# Firefox congelando tela! <RESOLVIDO>

## mfdzerohour

Boa Noite,

    O Firefox anda congelando a tela (pagina da web) demora aproximadamente 15 a 30 segundos para retornar ao normal, (digitar textos ou mesmo rolar a pagina para baixo) quando minimizo a janela (quando esta congelada) ele mostra a barra de titulo e as bordas da pagina o centro (contéudo) fica transparante, apesar de não atualizar a tela (o que se passa por trás do firefox), já tentei compilar ou usar o pacote já compilado mas ambas as versões apresentam o mesmo problema, não apresenteva esse problema com o firefox 2.0.0.4! Será algum tipo de bug ou algo errado com meu PC, minha placa de video é i845 da intel compilada como built-in no kernel, não esta como modulo, já mudei também a placa de video para VESA mas apresenta o problema do mesmo jeito!Last edited by mfdzerohour on Thu Aug 09, 2007 3:59 pm; edited 1 time in total

----------

## baldeante

Boas,

Não consigo ter qualquer ideia do que esteja a causar o teu problema mas já tentaste ver nos logs em /var/logs ??

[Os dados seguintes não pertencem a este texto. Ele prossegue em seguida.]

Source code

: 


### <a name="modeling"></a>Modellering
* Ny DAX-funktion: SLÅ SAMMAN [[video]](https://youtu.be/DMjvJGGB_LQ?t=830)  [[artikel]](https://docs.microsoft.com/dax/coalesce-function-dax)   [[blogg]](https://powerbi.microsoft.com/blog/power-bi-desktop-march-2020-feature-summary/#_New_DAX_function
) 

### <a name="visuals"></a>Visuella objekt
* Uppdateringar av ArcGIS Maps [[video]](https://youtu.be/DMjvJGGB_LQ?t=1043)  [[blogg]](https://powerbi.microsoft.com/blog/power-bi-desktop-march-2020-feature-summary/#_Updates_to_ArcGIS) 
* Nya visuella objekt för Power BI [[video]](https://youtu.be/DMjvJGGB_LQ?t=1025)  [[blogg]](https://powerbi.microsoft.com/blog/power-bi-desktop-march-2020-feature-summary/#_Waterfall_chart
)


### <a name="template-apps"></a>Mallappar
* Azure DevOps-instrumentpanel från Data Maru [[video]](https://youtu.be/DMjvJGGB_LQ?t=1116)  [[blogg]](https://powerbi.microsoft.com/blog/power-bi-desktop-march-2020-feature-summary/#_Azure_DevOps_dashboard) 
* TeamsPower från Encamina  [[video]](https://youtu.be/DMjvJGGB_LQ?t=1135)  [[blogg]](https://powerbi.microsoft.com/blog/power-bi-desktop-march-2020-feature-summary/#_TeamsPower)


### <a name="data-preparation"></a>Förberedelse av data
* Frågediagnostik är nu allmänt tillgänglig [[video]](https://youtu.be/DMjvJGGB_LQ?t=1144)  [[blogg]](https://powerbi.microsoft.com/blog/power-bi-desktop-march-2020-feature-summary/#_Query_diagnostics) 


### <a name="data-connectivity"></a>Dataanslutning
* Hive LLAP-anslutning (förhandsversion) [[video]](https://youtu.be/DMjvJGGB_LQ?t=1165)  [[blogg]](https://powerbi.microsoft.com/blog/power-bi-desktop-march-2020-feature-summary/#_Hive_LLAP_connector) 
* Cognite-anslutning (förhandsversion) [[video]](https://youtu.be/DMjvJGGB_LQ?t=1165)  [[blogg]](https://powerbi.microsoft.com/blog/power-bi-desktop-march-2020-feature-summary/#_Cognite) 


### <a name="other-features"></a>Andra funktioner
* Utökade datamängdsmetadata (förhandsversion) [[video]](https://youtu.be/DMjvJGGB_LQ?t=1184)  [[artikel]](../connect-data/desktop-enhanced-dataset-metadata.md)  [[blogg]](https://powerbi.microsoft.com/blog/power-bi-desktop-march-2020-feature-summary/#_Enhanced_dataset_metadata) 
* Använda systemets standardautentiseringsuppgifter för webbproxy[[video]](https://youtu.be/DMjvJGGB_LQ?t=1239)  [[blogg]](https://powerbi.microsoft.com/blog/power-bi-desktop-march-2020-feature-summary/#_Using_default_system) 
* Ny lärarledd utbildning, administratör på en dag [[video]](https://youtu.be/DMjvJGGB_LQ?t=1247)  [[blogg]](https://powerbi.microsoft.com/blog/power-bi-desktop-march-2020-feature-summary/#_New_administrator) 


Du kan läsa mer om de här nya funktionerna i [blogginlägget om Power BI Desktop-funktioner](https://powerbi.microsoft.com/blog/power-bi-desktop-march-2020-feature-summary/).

As vezes pode haver algum problema imperceptível a primeira vista, lembro-me de ter tido problemas com gmplayer só por causa de não ter um ficheiro de configuração ...... e a solução passou por criar o ficheiro vazio .... 

Experimenta mudar o nome da pasta ~.firefox para .firefox.old e voltar a abrir o firefox desta forma ele vai recriar a pasta com configurações por defeito as vezes pode haver algum problema nas mesmas ....

Abre o firefox dentro de uma linha de comandos para ver se aparece algum erro na consola quando este abre, as vezes so assim e que encontro problemas em alguns programas .....

----------

## mfdzerohour

Não sei porque, mas realmente apagando o profile dele resolveu o problema, de congelamento da tela

----------

## baldeante

 *mfdzerohour wrote:*   

> Não sei porque, mas realmente apagando o profile dele resolveu o problema, de congelamento da tela

 

Também não sei responder porque mas já reparei que am alguns programas instalados existe conflito com o profile antigo eu deduzo que seja devido a diferença de versões e da forma como a versão anterior e a nova interpretam ou gravam informação no profile ....

----------